ВЫБРАННЫЙ ТЕКСТ >>
..........

07-12-99
(Окончание. Начало на 1-й стр.).
- Бывают перебои, - согласилась продавец, вольнонаемная Людмила Хабина, - но скоро подвезут. Зато табака предостаточно. И вообще весь необходимый ассортимент имеется: лук, печенье, арахис, майки, трусы, конверты. Еще бы ручки и бумагу: народ любит письма писать. А вообще у нас еще магазин есть. При комнате свиданий. Туда сходите.
И мы пошли. Магазин представлял собой ларек с окном в начале длинного коридора. Высокий парень во всем белом демонстрирует ассортимент: сигареты с фильтром, шоколад, бананы, апельсины, безалкогольное пиво. "Это для посетителей, - дает пояснения продавец Андрей Сидоренко (статья 228-я - хранение наркотиков), - чтобы за всякой мелочью на волю не бегали".
Попросились зайти в одну из комнат. В узком "пенале" (не более десяти квадратных метров) размещались раскладной диван, шкаф, стол, пара стульев. Здесь же находились двое - худенькая молодая женщина с грустным лицом и крепкий парень с радостно блестевшими глазами. Шура Куставинова из Снежинска почти пять лет ездит на свидания к собственному мужу Николаю. Дали ему семь лет за разбой (статья 146-я часть 2). Срок мог быть и меньше, но судьи учли, что до этого Коля имел три судимости. За хулиганку.

..........

ДАННЫЕ НИЖЕ >>
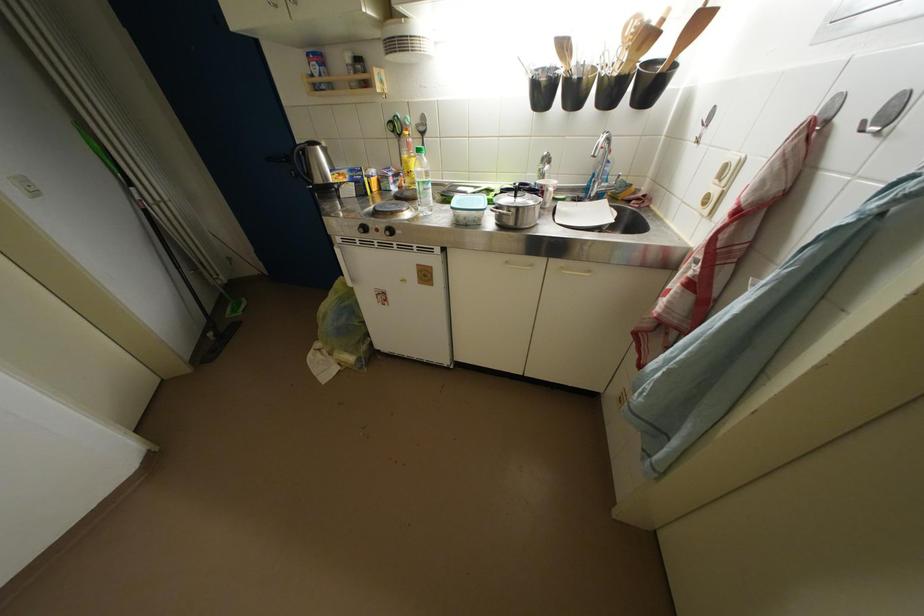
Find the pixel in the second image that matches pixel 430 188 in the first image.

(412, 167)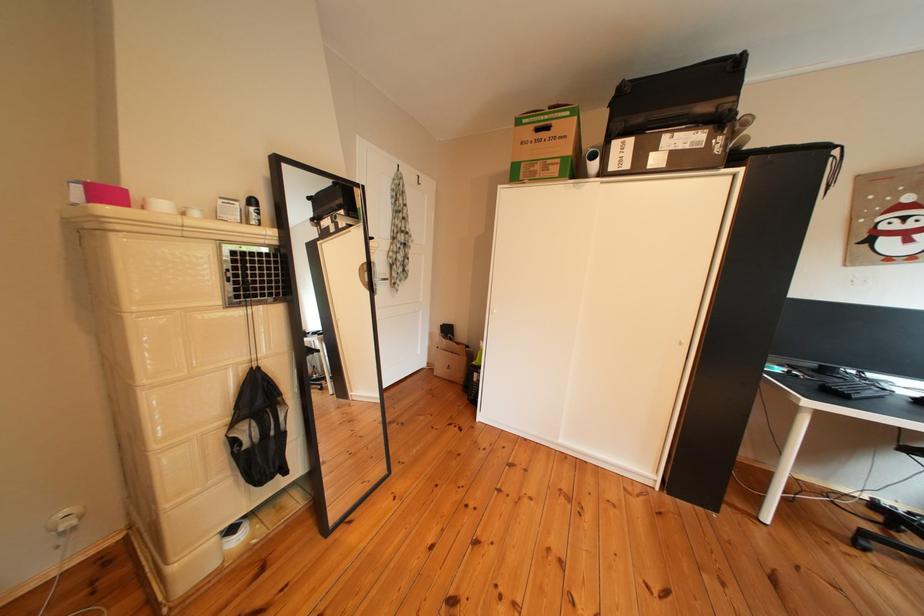
Find where to lift the black case handle. Please return your answer as a coordinate pair (x, y).

(610, 111)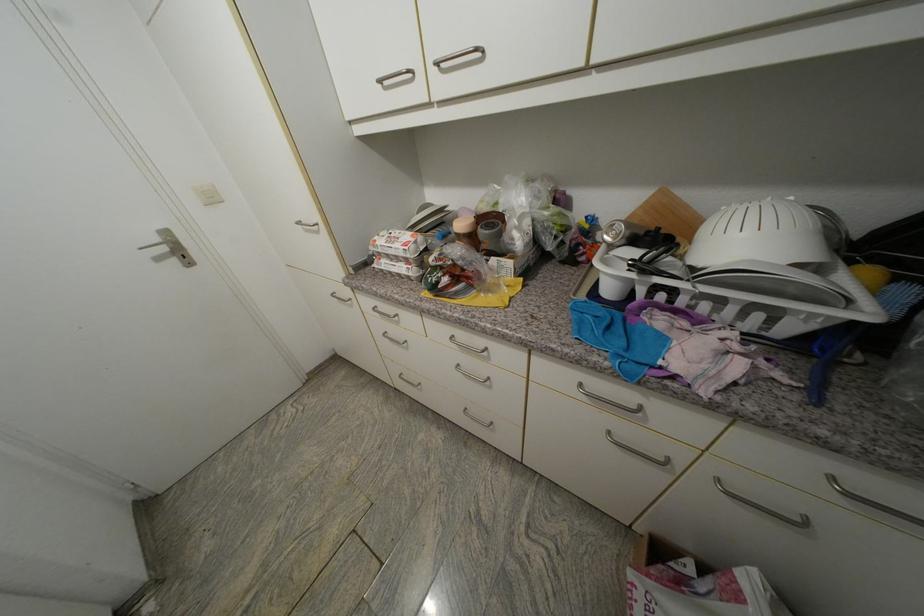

..........

УСЛОВИЯ ЗАДАНИЙ >>
1. Соответствуют ли выбранному тексту утверждения (а) «В магазине при комнате свиданий продается безалкогольное пиво», (б) «Андрей Сидоренко осужден за разбой» и (в) «Площадь комнаты свиданий превышает двадцать квадратных метров»? На каждое ответьте «да» или «нет» и приведите решающие слова из текста.
2. Почему, согласно выбранному тексту, Николаю не дали меньший срок?
3. Верните отрывок из выбранного текста: начните со слов «И мы пошли.» и закончите словами «судимости. За хулиганку.».

ОТВЕТЫ К ЗАДАНИЯМ >>
1.
(а) Да: «безалкогольное пиво».
(б) Нет: «статья 228-я - хранение наркотиков».
(в) Нет: «не более десяти квадратных метров».

2. Срок мог быть меньше, но судьи учли, что до этого у Николая уже было три судимости за хулиганство.

3.
И мы пошли. Магазин представлял собой ларек с окном в начале длинного коридора. Высокий парень во всем белом демонстрирует ассортимент: сигареты с фильтром, шоколад, бананы, апельсины, безалкогольное пиво. "Это для посетителей, - дает пояснения продавец Андрей Сидоренко (статья 228-я - хранение наркотиков), - чтобы за всякой мелочью на волю не бегали".
Попросились зайти в одну из комнат. В узком "пенале" (не более десяти квадратных метров) размещались раскладной диван, шкаф, стол, пара стульев. Здесь же находились двое - худенькая молодая женщина с грустным лицом и крепкий парень с радостно блестевшими глазами. Шура Куставинова из Снежинска почти пять лет ездит на свидания к собственному мужу Николаю. Дали ему семь лет за разбой (статья 146-я часть 2). Срок мог быть и меньше, но судьи учли, что до этого Коля имел три судимости. За хулиганку.